You asserted that employers would say “yes, you can start an hour earlier” but “no, to start an hour later” which assumes the employer would also say “yes, you can also leave an hour earlier”, or the respective “no, you may not stay an hour later”.
The same logic used to favor starting an hour earlier, disfavors leaving an hour earlier; and favors staying an hour while disfavoring starting an hour later. Who knows what the management security implications are for locking/unlocking the facilities involved, OSHA requirements, manager hours, etc.
I simply disagree you can predict an employer’s likely behavior with any probability confidence on this.

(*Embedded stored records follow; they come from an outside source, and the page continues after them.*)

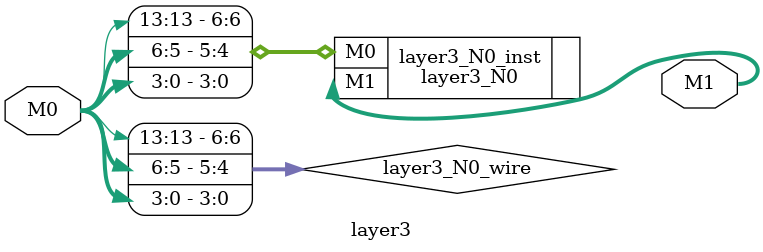
<source format=v>
module layer3 (input [14:0] M0, output [1:0] M1);

wire [6:0] layer3_N0_wire = {M0[13], M0[6], M0[5], M0[3], M0[2], M0[1], M0[0]};
layer3_N0 layer3_N0_inst (.M0(layer3_N0_wire), .M1(M1[1:0]));

endmodule
</source>
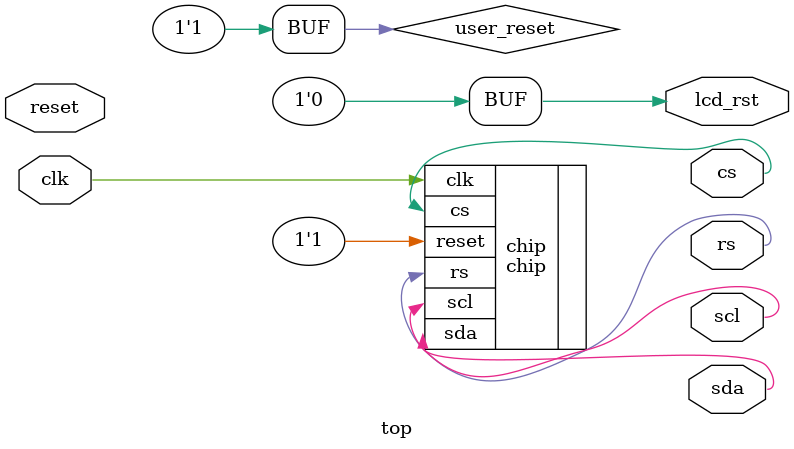
<source format=v>
`include "serialize.v"
`include "clkdivider.v"
`include "lcd.v"
`include "sevensegment.v"
`include "chip.v"

module resetcircuit(input clk, input reset, output reg user_reset);
  reg [15:0] counter = 16'hFFFF;
  reg user_reset = 1;
  
  always @(posedge clk or posedge reset)
  begin
    if (reset) begin 
      counter <= 16'hFFFF;
      user_reset <= 1;
    end else if (user_reset) begin 
      counter <= counter - 1;
      if (counter == 0) user_reset <= 0;
    end
  end
endmodule

module top(input clk, input reset, output sda, output scl, output cs, output rs, output lcd_rst);
  reg user_reset = 1;

  resetcircuit rst(
    .clk,
    .reset,
    .user_reset
  );

  chip chip(
    .clk,
    .reset(user_reset),
    .sda,
    .scl,
    .cs,
    .rs,
  );

  assign lcd_rst = !user_reset;
endmodule

</source>
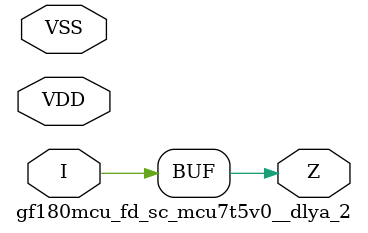
<source format=v>

module gf180mcu_fd_sc_mcu7t5v0__dlya_2( I, Z, VDD, VSS );
input I;
inout VDD, VSS;
output Z;

	buf MGM_BG_0( Z, I );

endmodule

</source>
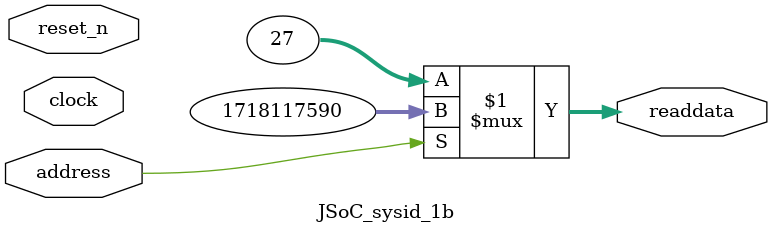
<source format=v>

`timescale 1ns / 1ps
// synthesis translate_on

// turn off superfluous verilog processor warnings 
// altera message_level Level1 
// altera message_off 10034 10035 10036 10037 10230 10240 10030 

module JSoC_sysid_1b (
               // inputs:
                address,
                clock,
                reset_n,

               // outputs:
                readdata
             )
;

  output  [ 31: 0] readdata;
  input            address;
  input            clock;
  input            reset_n;

  wire    [ 31: 0] readdata;
  //control_slave, which is an e_avalon_slave
  assign readdata = address ? 1718117590 : 27;

endmodule




</source>
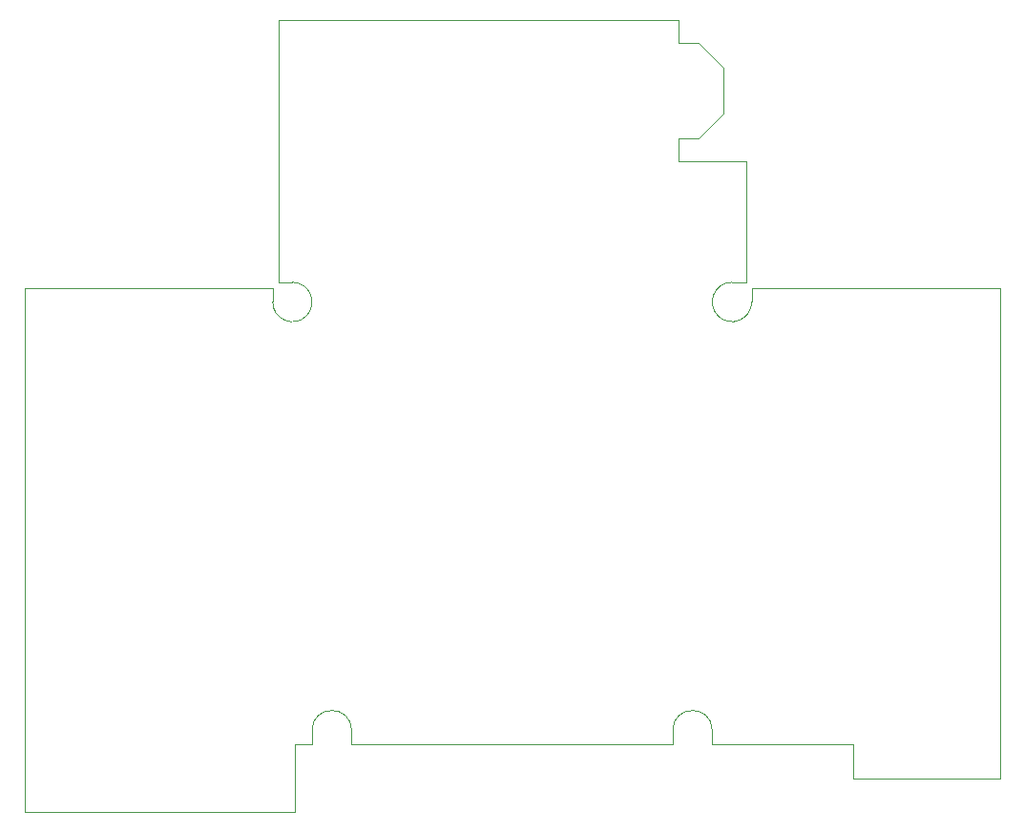
<source format=gbr>
%TF.GenerationSoftware,KiCad,Pcbnew,(5.1.2)-1*%
%TF.CreationDate,2019-11-09T14:12:44+01:00*%
%TF.ProjectId,sensactHsIO,73656e73-6163-4744-9873-494f2e6b6963,rev?*%
%TF.SameCoordinates,Original*%
%TF.FileFunction,Profile,NP*%
%FSLAX46Y46*%
G04 Gerber Fmt 4.6, Leading zero omitted, Abs format (unit mm)*
G04 Created by KiCad (PCBNEW (5.1.2)-1) date 2019-11-09 14:12:44*
%MOMM*%
%LPD*%
G04 APERTURE LIST*
%ADD10C,0.050000*%
G04 APERTURE END LIST*
D10*
X114750000Y-44500000D02*
X114750000Y-46500000D01*
X116500000Y-44500000D02*
X114750000Y-44500000D01*
X118750000Y-42250000D02*
X116500000Y-44500000D01*
X118750000Y-38250000D02*
X118750000Y-42250000D01*
X116500000Y-36000000D02*
X118750000Y-38250000D01*
X114750000Y-36000000D02*
X116500000Y-36000000D01*
X114750000Y-34000000D02*
X114750000Y-36000000D01*
X79250000Y-34000000D02*
X79250000Y-57250000D01*
X80750000Y-104250000D02*
X80750000Y-98250000D01*
X56750000Y-57750000D02*
X56750000Y-104250000D01*
X78750000Y-57750000D02*
X56750000Y-57750000D01*
X114750000Y-34000000D02*
X79250000Y-34000000D01*
X143250000Y-101250000D02*
X143250000Y-57750000D01*
X130250000Y-98250000D02*
X130250000Y-101250000D01*
X143250000Y-57750000D02*
X121250000Y-57750000D01*
X130250000Y-101250000D02*
X143250000Y-101250000D01*
X114250000Y-98250000D02*
X85750000Y-98250000D01*
X80750000Y-104250000D02*
X56750000Y-104250000D01*
X120750000Y-57250000D02*
X120750000Y-46500000D01*
X120750000Y-57250000D02*
X119500000Y-57250000D01*
X120750000Y-46500000D02*
X114750000Y-46500000D01*
X121250000Y-59000000D02*
G75*
G02X119500000Y-57250000I-1750000J0D01*
G01*
X117750000Y-97000000D02*
X117750000Y-98250000D01*
X82250000Y-98250000D02*
X80750000Y-98250000D01*
X82250000Y-97000000D02*
X82250000Y-98250000D01*
X82250000Y-97000000D02*
G75*
G02X85750000Y-97000000I1750000J0D01*
G01*
X85750000Y-97000000D02*
X85750000Y-98250000D01*
X78750000Y-57750000D02*
X78750000Y-59000000D01*
X114250000Y-97000000D02*
G75*
G02X117750000Y-97000000I1750000J0D01*
G01*
X80500000Y-57250000D02*
X79250000Y-57250000D01*
X80500000Y-57250000D02*
G75*
G02X78750000Y-59000000I0J-1750000D01*
G01*
X117750000Y-98250000D02*
X130250000Y-98250000D01*
X121250000Y-59000000D02*
X121250000Y-57750000D01*
X114250000Y-97000000D02*
X114250000Y-98250000D01*
M02*

</source>
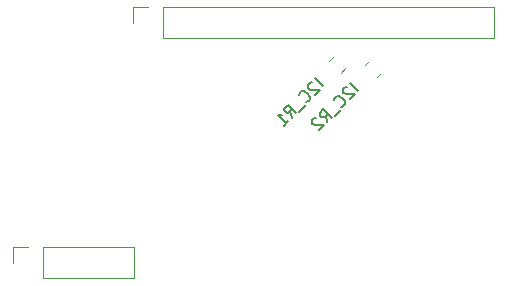
<source format=gbr>
G04 #@! TF.GenerationSoftware,KiCad,Pcbnew,(5.0.2-5)-5*
G04 #@! TF.CreationDate,2019-11-21T15:56:31-05:00*
G04 #@! TF.ProjectId,NEMA0183,4e454d41-3031-4383-932e-6b696361645f,rev?*
G04 #@! TF.SameCoordinates,Original*
G04 #@! TF.FileFunction,Legend,Bot*
G04 #@! TF.FilePolarity,Positive*
%FSLAX46Y46*%
G04 Gerber Fmt 4.6, Leading zero omitted, Abs format (unit mm)*
G04 Created by KiCad (PCBNEW (5.0.2-5)-5) date Thursday, November 21, 2019 at 03:56:31 PM*
%MOMM*%
%LPD*%
G01*
G04 APERTURE LIST*
%ADD10C,0.120000*%
%ADD11C,0.150000*%
G04 APERTURE END LIST*
D10*
G04 #@! TO.C,J3*
X65300000Y-50260000D02*
X65300000Y-52920000D01*
X57620000Y-50260000D02*
X65300000Y-50260000D01*
X57620000Y-52920000D02*
X65300000Y-52920000D01*
X57620000Y-50260000D02*
X57620000Y-52920000D01*
X56350000Y-50260000D02*
X55020000Y-50260000D01*
X55020000Y-50260000D02*
X55020000Y-51590000D01*
G04 #@! TO.C,I2C_R1*
X81813221Y-34482687D02*
X82182687Y-34113221D01*
X82817313Y-35486779D02*
X83186779Y-35117313D01*
G04 #@! TO.C,J2*
X95780000Y-29940000D02*
X95780000Y-32600000D01*
X67780000Y-29940000D02*
X95780000Y-29940000D01*
X67780000Y-32600000D02*
X95780000Y-32600000D01*
X67780000Y-29940000D02*
X67780000Y-32600000D01*
X66510000Y-29940000D02*
X65180000Y-29940000D01*
X65180000Y-29940000D02*
X65180000Y-31270000D01*
G04 #@! TO.C,I2C_R2*
X85182687Y-34513221D02*
X84813221Y-34882687D01*
X86186779Y-35517313D02*
X85817313Y-35886779D01*
G04 #@! TO.C,I2C_R1*
D11*
X81287816Y-36651946D02*
X80580709Y-35944840D01*
X80345007Y-36315229D02*
X80277663Y-36315229D01*
X80176648Y-36348901D01*
X80008289Y-36517259D01*
X79974618Y-36618275D01*
X79974618Y-36685618D01*
X80008289Y-36786633D01*
X80075633Y-36853977D01*
X80210320Y-36921320D01*
X81018442Y-36921320D01*
X80580709Y-37359053D01*
X79806259Y-37998816D02*
X79873602Y-37998816D01*
X80008289Y-37931473D01*
X80075633Y-37864129D01*
X80142976Y-37729442D01*
X80142976Y-37594755D01*
X80109305Y-37493740D01*
X80008289Y-37325381D01*
X79907274Y-37224366D01*
X79738915Y-37123351D01*
X79637900Y-37089679D01*
X79503213Y-37089679D01*
X79368526Y-37157023D01*
X79301183Y-37224366D01*
X79233839Y-37359053D01*
X79233839Y-37426397D01*
X79806259Y-38268190D02*
X79267511Y-38806938D01*
X78627748Y-39312015D02*
X78526732Y-38739595D01*
X79031809Y-38907954D02*
X78324702Y-38200847D01*
X78055328Y-38470221D01*
X78021656Y-38571236D01*
X78021656Y-38638580D01*
X78055328Y-38739595D01*
X78156343Y-38840610D01*
X78257358Y-38874282D01*
X78324702Y-38874282D01*
X78425717Y-38840610D01*
X78695091Y-38571236D01*
X77954313Y-39985450D02*
X78358374Y-39581389D01*
X78156343Y-39783419D02*
X77449236Y-39076312D01*
X77617595Y-39109984D01*
X77752282Y-39109984D01*
X77853297Y-39076312D01*
G04 #@! TO.C,I2C_R2*
X84287816Y-37051946D02*
X83580709Y-36344840D01*
X83345007Y-36715229D02*
X83277663Y-36715229D01*
X83176648Y-36748901D01*
X83008289Y-36917259D01*
X82974618Y-37018275D01*
X82974618Y-37085618D01*
X83008289Y-37186633D01*
X83075633Y-37253977D01*
X83210320Y-37321320D01*
X84018442Y-37321320D01*
X83580709Y-37759053D01*
X82806259Y-38398816D02*
X82873602Y-38398816D01*
X83008289Y-38331473D01*
X83075633Y-38264129D01*
X83142976Y-38129442D01*
X83142976Y-37994755D01*
X83109305Y-37893740D01*
X83008289Y-37725381D01*
X82907274Y-37624366D01*
X82738915Y-37523351D01*
X82637900Y-37489679D01*
X82503213Y-37489679D01*
X82368526Y-37557023D01*
X82301183Y-37624366D01*
X82233839Y-37759053D01*
X82233839Y-37826397D01*
X82806259Y-38668190D02*
X82267511Y-39206938D01*
X81627748Y-39712015D02*
X81526732Y-39139595D01*
X82031809Y-39307954D02*
X81324702Y-38600847D01*
X81055328Y-38870221D01*
X81021656Y-38971236D01*
X81021656Y-39038580D01*
X81055328Y-39139595D01*
X81156343Y-39240610D01*
X81257358Y-39274282D01*
X81324702Y-39274282D01*
X81425717Y-39240610D01*
X81695091Y-38971236D01*
X80718610Y-39341625D02*
X80651267Y-39341625D01*
X80550252Y-39375297D01*
X80381893Y-39543656D01*
X80348221Y-39644671D01*
X80348221Y-39712015D01*
X80381893Y-39813030D01*
X80449236Y-39880373D01*
X80583923Y-39947717D01*
X81392045Y-39947717D01*
X80954313Y-40385450D01*
G04 #@! TD*
M02*

</source>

It’s a “both foot” shoe because it’s a zero sum condition.
During Summer on Standard Time Sunrise happens at approximately 4am (sunset at 8pm). By shifting our clocks forward an hour that becomes 5am sunrise instead. So without daylight time, sunrise happens at 4am. It even shows that on the image of the sun position and clock times you’ve posted.
And I misspoke on the sunset thing, I should have said “'sunset at 6pm feels better” as 5pm sunsets are what we have now have during standard time in Winter. Permanent daylight time, moving the clock forward an hour would make that sunset happen at 6pm
The more hours people spend without the sun, the more energy we consume.
This effect is greater in the evening time at sunset over the morning time as most of society wakes up after sunrise (and therefore aren’t consuming excess energy while they are asleep) and they are usually awake past sundown (and the earlier sundown happens, the sooner they start consuming electricity).
Standard Time makes sunset happen earlier on the clock, therefore putting more awake people in the dark for more hours.
I also want to look at how that study was calculated, because it doesn’t say what those percentage increases are in comparison to; the implication is over “standard time”, and the changes are most dramatic at the edges of the calendar period where you would expect it because the clocks are more misaligned during those periods than in summer. What the paragraph is silent about is how much more energy would be consumed in the summer where the daylight clock time to people awake clock time is most mismatched (because sunrise happens at 4am and sunset at 8pm).
Again, as you suggested, we can use whatever clock time we want and alter our schedules to match the clock times appropriate for our situation. We could end timezones entirely and use UTC across the US or even the world and it that doesn’t force anyone to do anything. It’s annoying, but it’s not forcing anyone to do anything.
The actual health problem needing to be addressed is aligning our lifestyles to the sun’s rhythms regardless of what our clocks say far more than trying to figure out the right clock time for sunrise and sunset to happen.
Say we succeeded at abolishing DST and went ST year round, we’d still be left with the same problem that we aren’t aligning our activity schedules with the longer and shorter days (because sunrise would now be happening at 4am during the summer).